Empresas familiares fortalecem economia no Alto Tietê e inspiram novas gerações | ASN São Paulo

Empresas familiares fortalecem economia no Alto Tietê e inspiram novas gerações | ASN São Paulo

Ercílio Hoçoya

A agricultura é um dos principais pilares econômicos da região, consolidando o Alto Tietê como o Cinturão Verde do Estado de São Paulo. Dados do Consórcio de Desenvolvimento dos Municípios do Alto Tietê e Região (Condemat+) apontam que o setor movimenta mais de R$ 1 bilhão em faturamento bruto por ano. O território produz cerca de 800 mil toneladas de hortaliças anualmente, além de mais de 60 mil toneladas de frutas, com destaque para o caqui e a nêspera.

Essas frutas são o carro-chefe da Fruticultura Hoçoya, empresa familiar com mais de 60 anos de história e atualmente na terceira geração de produtores rurais.
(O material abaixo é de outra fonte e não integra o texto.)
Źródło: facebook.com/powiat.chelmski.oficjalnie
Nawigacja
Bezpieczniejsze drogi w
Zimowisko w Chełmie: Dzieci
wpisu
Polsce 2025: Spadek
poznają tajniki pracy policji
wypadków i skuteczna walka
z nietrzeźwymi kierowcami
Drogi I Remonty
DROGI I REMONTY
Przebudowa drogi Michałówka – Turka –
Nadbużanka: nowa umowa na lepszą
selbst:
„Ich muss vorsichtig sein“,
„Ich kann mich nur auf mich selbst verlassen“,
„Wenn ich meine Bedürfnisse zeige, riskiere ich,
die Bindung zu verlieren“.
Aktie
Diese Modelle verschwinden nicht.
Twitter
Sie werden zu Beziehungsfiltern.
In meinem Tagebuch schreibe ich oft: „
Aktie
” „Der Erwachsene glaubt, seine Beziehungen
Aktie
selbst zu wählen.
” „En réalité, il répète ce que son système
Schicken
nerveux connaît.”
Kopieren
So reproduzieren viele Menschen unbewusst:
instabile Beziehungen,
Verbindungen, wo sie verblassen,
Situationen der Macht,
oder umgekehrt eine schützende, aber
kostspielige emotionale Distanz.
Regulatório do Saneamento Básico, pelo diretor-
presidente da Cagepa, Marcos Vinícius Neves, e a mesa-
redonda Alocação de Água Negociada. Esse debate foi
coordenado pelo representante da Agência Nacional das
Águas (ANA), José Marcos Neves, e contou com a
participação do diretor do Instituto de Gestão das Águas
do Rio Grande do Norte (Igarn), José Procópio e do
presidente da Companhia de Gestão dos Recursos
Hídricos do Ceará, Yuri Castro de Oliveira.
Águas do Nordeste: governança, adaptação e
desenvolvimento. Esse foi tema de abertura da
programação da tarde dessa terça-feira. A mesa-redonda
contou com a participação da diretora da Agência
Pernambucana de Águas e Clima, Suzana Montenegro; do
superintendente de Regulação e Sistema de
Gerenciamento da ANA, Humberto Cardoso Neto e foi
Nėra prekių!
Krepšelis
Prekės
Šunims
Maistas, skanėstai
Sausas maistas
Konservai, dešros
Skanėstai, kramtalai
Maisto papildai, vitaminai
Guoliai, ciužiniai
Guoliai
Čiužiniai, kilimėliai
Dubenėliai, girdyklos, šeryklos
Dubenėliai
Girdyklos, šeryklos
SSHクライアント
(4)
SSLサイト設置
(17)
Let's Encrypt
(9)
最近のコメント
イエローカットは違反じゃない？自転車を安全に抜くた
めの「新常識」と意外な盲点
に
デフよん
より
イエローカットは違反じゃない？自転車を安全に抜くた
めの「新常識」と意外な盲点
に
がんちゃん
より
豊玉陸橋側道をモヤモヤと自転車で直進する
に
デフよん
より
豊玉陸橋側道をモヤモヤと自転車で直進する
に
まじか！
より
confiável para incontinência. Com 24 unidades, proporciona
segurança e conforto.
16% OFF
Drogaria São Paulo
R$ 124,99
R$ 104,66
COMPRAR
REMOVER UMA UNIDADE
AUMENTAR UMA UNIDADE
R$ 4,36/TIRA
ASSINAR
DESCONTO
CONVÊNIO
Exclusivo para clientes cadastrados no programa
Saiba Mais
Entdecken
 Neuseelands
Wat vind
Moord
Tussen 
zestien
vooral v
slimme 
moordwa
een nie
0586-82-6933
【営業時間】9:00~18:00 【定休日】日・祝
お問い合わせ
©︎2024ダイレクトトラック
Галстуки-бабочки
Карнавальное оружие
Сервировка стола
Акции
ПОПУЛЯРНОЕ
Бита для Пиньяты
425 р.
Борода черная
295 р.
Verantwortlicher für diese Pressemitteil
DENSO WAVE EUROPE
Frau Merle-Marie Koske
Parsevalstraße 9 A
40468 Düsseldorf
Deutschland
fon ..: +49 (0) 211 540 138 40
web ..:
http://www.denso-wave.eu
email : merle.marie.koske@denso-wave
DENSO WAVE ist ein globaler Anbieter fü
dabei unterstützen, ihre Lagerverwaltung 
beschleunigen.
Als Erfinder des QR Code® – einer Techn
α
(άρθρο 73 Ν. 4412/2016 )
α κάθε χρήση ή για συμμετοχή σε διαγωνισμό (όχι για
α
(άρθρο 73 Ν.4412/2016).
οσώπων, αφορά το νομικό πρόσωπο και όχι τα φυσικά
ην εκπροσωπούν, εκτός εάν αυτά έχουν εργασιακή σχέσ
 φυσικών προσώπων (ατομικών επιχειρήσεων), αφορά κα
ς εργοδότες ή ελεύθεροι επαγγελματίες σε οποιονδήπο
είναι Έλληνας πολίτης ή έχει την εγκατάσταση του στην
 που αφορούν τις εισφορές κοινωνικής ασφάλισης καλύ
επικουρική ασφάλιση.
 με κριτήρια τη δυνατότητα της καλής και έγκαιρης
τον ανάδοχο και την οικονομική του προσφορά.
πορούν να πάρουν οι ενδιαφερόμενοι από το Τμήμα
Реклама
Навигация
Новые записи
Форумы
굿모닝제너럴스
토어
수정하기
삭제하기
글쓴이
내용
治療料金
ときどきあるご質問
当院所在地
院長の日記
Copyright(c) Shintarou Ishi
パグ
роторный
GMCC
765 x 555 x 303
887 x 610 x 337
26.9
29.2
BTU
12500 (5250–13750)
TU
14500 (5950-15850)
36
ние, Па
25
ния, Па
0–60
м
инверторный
A propriedade também cultiva lichia e pitaia e é referência na produção das chamadas frutas de mesa, reconhecidas pela qualidade, aparência e manejo diferenciado.

Fundada pelos avós de Ercílio, a propriedade foi adquirida já com pés de caqui e, durante 30 anos consecutivos, conquistou o prêmio de melhor caqui Fuyu do Brasil. Posteriormente, sob a gestão de Takeo Hoçoya, a produção foi diversificada com culturas como ponkan, abacate e murcote.

“Desde pequenos, meus irmãos e eu ajudávamos na propriedade, mas, na adolescência, eu não gostava muito da roça. Depois de uma entrevista que meu pai concedeu a um jornal, falando sobre sucessão e dizendo que esperava que um dos filhos assumisse o negócio, fiquei sensibilizado e decidi tentar o vestibular para Agronomia. Como não passei, optei por cursar Administração para contribuir com a gestão da empresa. Tivemos algumas divergências, não concluí a faculdade e fui morar fora do Brasil”, relembra.

Ao retornar ao país, em 2006, Ercílio voltou a atuar na empresa, assumindo uma das propriedades da família.

“Por mais experiência que meu pai tivesse, ele me deixou tentar e errar. Foi assim que me ensinou. Não ficava cobrando ou pressionando. Ele me dava liberdade e, depois, explicava por que determinada decisão não tinha dado certo. Essa forma de transição foi muito positiva, sempre baseada no diálogo e no apoio”, afirma.

Para o empresário, um dos principais desafios enfrentados pelo setor é a sucessão familiar. Segundo ele, muitas propriedades deixam de ter continuidade e acabam sendo vendidas, principalmente para loteamentos.

“Esse é um tema muito discutido. Um dos grandes desafios é tornar essas empresas sustentáveis e rentáveis para despertar o interesse para sucessão. Durante muito tempo, a agricultura foi vista como um caminho para quem não estudou, mas essa realidade mudou. Hoje o setor utiliza tecnologias avançadas, como drones para pulverização, além de oferecer oportunidades nas áreas de gestão, liderança e administração dos negócios”, destaca.

Hoje, Ercílio reconhece a responsabilidade de dar continuidade ao legado construído pela família e compartilha conselhos para pais e filhos que vivem a realidade das empresas familiares.

“O maior desafio para mim, como terceira geração, é carregar o peso dessa trajetória. Existe a comparação com as conquistas dos meus avós e do meu pai, além da responsabilidade de manter e expandir o negócio. Aos pais, digo que permitam que os filhos errem, não cobrem tanto e deixem claro que estarão sempre ao lado deles, oferecendo apoio. E, para quem está no agronegócio, digo para não desistir. É um setor muito desafiador, seja pelo clima ou pela rotina intensa, mas poder alimentar uma família com uma fruta ou uma verdura é algo gratificante. É fantástico”, ressalta.